# GIVEN PASSAGE start
= Odia grammar =

Odia grammar is the study of the morphological and syntactic structures, word order, case inflections, verb conjugation and other grammatical structures of Odia, an Indo-Aryan language spoken in South Asia.

==Morphology==

Morphology is the identification, analysis and description of the structure of morphemes and other units of meaning in the Odia language. Morphemes (called ରୁପିମ) are the smallest units of the Odia language that carry and convey a unique meaning and is grammatically appropriate. A morpheme in Odia is the most minuscule meaningful constituent which combines and synthesizes the phonemes into a meaningful expression through its (morpheme's) form & structure. Thus, in essence, the morpheme is a structural combination of phonemes in Odia. In other words, in the Odia language, the morpheme is a combination of sounds that possess and convey a meaning. A morpheme is not necessarily a meaningful word in Odia. In Odia, every morpheme is either a base or an affix (prefix or a suffix).

==Nouns==
Nouns are those which are inflected by number, gender or case markers.

===Number===
There are two types of numbers in Odia:
- singular- ଏକବଚନ ekabacana
- plural- ବହୁବଚନ bahubacana
Singular denotes one and only one person or thing and the noun may be followed or preceded by singular specifiers or singular number markers. Plural which denotes number more than one person or thing, is formed by the addition of plural suffixes to the nouns which usually occur as singular.
# GIVEN PASSAGE end
# DATASET CONTENT start
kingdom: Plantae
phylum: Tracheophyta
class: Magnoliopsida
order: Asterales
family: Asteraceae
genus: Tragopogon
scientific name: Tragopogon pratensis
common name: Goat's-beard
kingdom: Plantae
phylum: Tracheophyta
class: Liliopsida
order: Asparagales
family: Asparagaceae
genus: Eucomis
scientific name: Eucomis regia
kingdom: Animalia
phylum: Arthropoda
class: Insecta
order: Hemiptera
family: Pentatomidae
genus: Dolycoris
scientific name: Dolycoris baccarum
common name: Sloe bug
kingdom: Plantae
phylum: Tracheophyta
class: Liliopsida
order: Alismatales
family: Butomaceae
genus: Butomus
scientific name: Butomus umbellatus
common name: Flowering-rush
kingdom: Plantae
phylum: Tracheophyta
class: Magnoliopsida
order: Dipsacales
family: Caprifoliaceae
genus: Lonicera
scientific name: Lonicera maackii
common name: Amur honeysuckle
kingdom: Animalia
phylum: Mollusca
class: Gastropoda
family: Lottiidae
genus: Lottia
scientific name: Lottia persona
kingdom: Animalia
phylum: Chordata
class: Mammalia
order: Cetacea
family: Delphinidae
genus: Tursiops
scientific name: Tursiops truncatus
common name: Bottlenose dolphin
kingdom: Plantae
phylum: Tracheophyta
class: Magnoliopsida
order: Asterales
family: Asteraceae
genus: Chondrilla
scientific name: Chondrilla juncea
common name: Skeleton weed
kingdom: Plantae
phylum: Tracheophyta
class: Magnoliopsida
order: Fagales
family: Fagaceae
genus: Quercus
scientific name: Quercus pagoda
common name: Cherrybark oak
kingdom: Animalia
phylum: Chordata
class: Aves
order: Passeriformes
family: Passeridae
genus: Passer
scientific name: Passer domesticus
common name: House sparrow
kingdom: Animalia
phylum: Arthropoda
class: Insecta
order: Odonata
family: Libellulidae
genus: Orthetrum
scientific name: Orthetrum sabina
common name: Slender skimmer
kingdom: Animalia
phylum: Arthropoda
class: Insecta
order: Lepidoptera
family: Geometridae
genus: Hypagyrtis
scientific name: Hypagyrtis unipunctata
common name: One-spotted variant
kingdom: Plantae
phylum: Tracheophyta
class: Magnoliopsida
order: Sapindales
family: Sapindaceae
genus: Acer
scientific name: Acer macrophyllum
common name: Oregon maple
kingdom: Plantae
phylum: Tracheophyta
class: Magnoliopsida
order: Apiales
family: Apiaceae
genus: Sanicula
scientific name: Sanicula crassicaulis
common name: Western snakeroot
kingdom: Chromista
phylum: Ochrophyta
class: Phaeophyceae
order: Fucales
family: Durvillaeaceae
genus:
# DATASET CONTENT end
● **DIRECTION**
Copy everything from "Morphology is the" down to "or case markers." in the Odia grammar text, switching "phonemes" to "speech sounds" wherever it appears. The items aren't needed for anything here.

● **WRITTEN REPLY**
Morphology is the identification, analysis and description of the structure of morphemes and other units of meaning in the Odia language. Morphemes (called ରୁପିମ) are the smallest units of the Odia language that carry and convey a unique meaning and is grammatically appropriate. A morpheme in Odia is the most minuscule meaningful constituent which combines and synthesizes the speech sounds into a meaningful expression through its (morpheme's) form & structure. Thus, in essence, the morpheme is a structural combination of speech sounds in Odia. In other words, in the Odia language, the morpheme is a combination of sounds that possess and convey a meaning. A morpheme is not necessarily a meaningful word in Odia. In Odia, every morpheme is either a base or an affix (prefix or a suffix).

==Nouns==
Nouns are those which are inflected by number, gender or case markers.